Cui Guan Pian (催官篇) - Rank-Activating Directional Study
Cui Guan Pian belongs to the learned Feng Shui tradition that reads dragon, cave, sand, water, and direction through official-rank imagery. In academy terms, it is not a promise of office. It is a disciplined study of which mountains, sand-water arrangements, and star correspondences were classically treated as refined, noble, literate, or dangerous. The new Luopan learning layer focuses on San Ji, Liu Xiu, and Tian Xing noble markers as reference bands for advanced students.
San Ji and Liu Xiu
The text and commentarial tradition preserve the idea of three auspicious directions and six elegant directions. These markers are used to notice when a dragon, sand, water, or facing participates in a refined directional pattern. They should always be read with form quality: a noble marker with broken, oppressive, or confused landform is not automatically good; clean form without directional support may still be usable but less specialized.
How to Study the Ring
- Locate the 24 mountain involved in the dragon, sitting, facing, or visible sand.

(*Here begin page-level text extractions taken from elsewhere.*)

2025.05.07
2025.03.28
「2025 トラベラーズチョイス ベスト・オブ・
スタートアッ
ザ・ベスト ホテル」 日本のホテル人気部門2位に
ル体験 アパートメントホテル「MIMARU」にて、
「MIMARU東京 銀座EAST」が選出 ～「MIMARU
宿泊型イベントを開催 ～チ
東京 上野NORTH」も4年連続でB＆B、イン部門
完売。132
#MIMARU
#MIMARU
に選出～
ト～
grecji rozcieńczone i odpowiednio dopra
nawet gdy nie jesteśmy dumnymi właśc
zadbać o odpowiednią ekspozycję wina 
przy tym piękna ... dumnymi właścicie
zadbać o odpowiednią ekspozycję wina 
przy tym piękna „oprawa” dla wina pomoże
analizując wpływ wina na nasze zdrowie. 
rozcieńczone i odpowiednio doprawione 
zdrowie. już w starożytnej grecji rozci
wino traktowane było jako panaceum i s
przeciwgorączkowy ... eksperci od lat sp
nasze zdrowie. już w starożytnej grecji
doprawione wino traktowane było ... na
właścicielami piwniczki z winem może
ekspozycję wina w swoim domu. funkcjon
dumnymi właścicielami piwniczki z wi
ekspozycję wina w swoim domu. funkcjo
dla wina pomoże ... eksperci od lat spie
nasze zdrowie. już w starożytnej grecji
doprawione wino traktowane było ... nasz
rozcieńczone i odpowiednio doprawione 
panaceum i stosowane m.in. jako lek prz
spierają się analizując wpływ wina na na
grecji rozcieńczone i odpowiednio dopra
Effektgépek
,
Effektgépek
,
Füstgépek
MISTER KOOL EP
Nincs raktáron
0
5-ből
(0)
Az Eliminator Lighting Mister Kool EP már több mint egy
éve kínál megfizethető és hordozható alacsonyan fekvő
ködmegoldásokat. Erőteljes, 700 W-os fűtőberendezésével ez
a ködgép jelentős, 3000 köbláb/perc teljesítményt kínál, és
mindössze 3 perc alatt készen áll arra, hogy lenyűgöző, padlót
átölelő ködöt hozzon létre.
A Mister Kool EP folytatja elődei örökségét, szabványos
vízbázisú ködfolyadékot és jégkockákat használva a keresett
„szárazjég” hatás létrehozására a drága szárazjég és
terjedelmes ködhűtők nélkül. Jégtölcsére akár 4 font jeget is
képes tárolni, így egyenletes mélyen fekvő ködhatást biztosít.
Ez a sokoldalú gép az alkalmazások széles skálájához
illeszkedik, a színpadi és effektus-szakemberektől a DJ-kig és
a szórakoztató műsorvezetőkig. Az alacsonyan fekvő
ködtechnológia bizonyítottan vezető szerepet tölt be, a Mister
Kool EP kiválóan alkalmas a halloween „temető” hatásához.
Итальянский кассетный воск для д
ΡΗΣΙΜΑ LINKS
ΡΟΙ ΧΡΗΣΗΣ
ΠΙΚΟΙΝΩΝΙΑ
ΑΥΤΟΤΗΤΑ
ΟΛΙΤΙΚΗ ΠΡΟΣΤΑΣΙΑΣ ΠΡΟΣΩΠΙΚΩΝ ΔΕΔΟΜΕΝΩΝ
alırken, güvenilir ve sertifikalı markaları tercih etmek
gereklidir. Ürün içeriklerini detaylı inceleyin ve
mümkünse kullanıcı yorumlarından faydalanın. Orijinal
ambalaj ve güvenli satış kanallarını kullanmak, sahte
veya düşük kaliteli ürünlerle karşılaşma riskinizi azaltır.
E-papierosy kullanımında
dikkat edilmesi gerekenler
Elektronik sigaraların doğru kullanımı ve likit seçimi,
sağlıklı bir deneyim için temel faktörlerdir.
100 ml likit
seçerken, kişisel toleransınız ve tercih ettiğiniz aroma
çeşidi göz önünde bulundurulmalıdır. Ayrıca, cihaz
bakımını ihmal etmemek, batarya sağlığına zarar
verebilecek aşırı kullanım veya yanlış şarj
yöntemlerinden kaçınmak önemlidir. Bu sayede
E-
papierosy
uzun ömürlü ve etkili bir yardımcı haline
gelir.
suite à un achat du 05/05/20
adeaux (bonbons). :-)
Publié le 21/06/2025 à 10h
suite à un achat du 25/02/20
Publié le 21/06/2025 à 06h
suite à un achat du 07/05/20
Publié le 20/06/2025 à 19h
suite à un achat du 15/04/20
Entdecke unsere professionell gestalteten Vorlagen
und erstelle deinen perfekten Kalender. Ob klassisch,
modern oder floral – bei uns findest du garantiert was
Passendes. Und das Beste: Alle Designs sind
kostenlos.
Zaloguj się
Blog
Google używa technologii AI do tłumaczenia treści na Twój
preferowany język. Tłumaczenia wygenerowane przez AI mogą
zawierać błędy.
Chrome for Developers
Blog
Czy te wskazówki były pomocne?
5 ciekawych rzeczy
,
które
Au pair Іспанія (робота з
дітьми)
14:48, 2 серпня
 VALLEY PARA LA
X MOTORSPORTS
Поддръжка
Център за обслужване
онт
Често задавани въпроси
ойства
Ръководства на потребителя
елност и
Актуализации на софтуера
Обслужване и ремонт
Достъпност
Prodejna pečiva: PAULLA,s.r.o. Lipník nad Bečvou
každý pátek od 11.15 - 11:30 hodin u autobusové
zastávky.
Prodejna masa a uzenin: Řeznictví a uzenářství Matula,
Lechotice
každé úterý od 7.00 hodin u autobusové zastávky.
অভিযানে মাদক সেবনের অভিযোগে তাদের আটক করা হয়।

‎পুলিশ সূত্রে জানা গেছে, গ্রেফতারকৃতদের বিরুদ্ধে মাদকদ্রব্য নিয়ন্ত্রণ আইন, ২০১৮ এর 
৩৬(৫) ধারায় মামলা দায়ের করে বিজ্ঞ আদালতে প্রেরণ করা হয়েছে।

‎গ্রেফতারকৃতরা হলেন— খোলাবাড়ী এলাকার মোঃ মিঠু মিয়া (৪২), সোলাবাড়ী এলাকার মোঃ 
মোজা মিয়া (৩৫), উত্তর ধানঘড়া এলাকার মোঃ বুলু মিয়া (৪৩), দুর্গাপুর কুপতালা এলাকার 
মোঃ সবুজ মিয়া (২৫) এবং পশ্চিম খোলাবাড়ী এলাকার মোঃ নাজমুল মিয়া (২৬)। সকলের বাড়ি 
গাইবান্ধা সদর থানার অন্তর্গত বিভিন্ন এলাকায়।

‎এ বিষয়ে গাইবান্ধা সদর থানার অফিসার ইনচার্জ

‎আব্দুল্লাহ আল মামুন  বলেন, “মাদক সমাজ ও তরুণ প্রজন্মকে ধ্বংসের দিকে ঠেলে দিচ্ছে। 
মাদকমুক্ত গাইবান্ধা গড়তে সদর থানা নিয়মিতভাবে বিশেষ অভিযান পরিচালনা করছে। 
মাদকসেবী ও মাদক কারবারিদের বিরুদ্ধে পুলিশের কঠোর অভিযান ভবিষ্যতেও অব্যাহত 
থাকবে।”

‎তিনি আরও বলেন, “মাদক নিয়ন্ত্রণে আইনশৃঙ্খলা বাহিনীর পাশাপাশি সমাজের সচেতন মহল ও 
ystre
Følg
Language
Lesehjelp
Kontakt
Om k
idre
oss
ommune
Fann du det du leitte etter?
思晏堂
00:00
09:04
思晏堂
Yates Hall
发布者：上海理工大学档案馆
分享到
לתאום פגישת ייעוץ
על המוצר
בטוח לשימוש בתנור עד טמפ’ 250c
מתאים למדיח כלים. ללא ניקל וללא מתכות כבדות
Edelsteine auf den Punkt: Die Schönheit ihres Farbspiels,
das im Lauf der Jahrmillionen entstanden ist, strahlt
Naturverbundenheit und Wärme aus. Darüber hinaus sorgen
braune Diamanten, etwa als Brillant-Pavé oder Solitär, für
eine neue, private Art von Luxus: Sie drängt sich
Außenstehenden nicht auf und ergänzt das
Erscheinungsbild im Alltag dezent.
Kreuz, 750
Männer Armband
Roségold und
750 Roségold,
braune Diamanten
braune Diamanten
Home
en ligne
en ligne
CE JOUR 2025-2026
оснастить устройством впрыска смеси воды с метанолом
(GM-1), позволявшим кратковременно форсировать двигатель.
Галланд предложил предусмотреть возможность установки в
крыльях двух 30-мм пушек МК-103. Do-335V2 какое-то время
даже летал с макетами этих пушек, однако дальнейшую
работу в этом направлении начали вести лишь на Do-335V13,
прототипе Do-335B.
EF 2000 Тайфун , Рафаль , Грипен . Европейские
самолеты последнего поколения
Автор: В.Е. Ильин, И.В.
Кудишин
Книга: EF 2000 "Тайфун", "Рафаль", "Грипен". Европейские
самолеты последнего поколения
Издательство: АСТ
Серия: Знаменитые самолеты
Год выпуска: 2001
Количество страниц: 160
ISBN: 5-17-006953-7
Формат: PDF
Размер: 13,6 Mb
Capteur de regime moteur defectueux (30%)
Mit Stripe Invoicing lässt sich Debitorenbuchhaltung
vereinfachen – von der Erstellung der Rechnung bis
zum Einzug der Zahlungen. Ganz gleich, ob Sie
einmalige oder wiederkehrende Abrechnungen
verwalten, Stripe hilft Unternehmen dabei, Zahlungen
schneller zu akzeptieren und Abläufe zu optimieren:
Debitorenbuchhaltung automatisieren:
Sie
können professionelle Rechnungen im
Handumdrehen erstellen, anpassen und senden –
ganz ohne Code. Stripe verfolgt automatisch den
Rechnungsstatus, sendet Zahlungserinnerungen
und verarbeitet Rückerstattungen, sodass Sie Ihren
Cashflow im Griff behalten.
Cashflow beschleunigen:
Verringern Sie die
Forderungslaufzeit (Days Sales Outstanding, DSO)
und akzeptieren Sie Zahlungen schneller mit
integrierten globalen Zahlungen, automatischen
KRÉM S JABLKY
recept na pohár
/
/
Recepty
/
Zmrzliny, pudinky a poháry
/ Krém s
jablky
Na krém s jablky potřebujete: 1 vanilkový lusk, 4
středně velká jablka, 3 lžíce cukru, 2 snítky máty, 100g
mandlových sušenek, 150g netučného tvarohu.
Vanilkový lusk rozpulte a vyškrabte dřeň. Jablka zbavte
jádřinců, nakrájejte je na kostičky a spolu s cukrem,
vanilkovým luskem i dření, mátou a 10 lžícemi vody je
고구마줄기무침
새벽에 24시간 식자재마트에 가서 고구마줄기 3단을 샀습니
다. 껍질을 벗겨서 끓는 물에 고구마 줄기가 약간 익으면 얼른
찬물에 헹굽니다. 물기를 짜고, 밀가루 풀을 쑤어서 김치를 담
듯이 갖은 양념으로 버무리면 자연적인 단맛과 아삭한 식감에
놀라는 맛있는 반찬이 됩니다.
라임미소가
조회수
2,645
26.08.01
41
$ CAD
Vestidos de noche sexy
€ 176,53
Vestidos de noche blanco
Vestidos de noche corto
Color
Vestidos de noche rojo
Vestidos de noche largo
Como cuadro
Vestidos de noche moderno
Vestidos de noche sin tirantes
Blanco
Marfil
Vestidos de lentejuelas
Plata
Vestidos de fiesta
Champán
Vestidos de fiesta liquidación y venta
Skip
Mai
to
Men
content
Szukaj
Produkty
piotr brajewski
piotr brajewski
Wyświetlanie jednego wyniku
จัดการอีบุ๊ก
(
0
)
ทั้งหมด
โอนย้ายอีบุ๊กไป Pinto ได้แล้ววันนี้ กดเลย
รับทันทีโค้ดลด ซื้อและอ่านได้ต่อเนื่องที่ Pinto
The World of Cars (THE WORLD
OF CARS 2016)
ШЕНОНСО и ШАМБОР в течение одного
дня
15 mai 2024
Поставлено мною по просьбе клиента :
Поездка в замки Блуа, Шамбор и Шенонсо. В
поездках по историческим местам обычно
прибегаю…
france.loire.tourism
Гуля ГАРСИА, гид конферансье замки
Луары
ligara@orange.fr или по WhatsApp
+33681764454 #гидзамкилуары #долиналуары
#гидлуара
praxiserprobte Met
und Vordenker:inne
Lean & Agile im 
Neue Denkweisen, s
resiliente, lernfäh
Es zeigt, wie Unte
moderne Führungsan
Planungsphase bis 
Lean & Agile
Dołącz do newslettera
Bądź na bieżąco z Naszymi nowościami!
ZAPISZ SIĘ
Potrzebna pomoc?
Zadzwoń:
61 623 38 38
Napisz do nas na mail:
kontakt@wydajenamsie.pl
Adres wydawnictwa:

- Check whether it belongs to San Ji, Liu Xiu, or a Tian Xing noble set.
- Compare the marker with the actual landform and water approach.
- Use Flying Stars, San He, or Xuan Kong as the timing and qi cross-check, not as a replacement for the text's form logic.
This module is best taught after Form School and Luopan precision. Its value is vocabulary: it helps students understand why advanced compasses contain rank, nobility, and star-name bands, and why those bands require evidence from the land.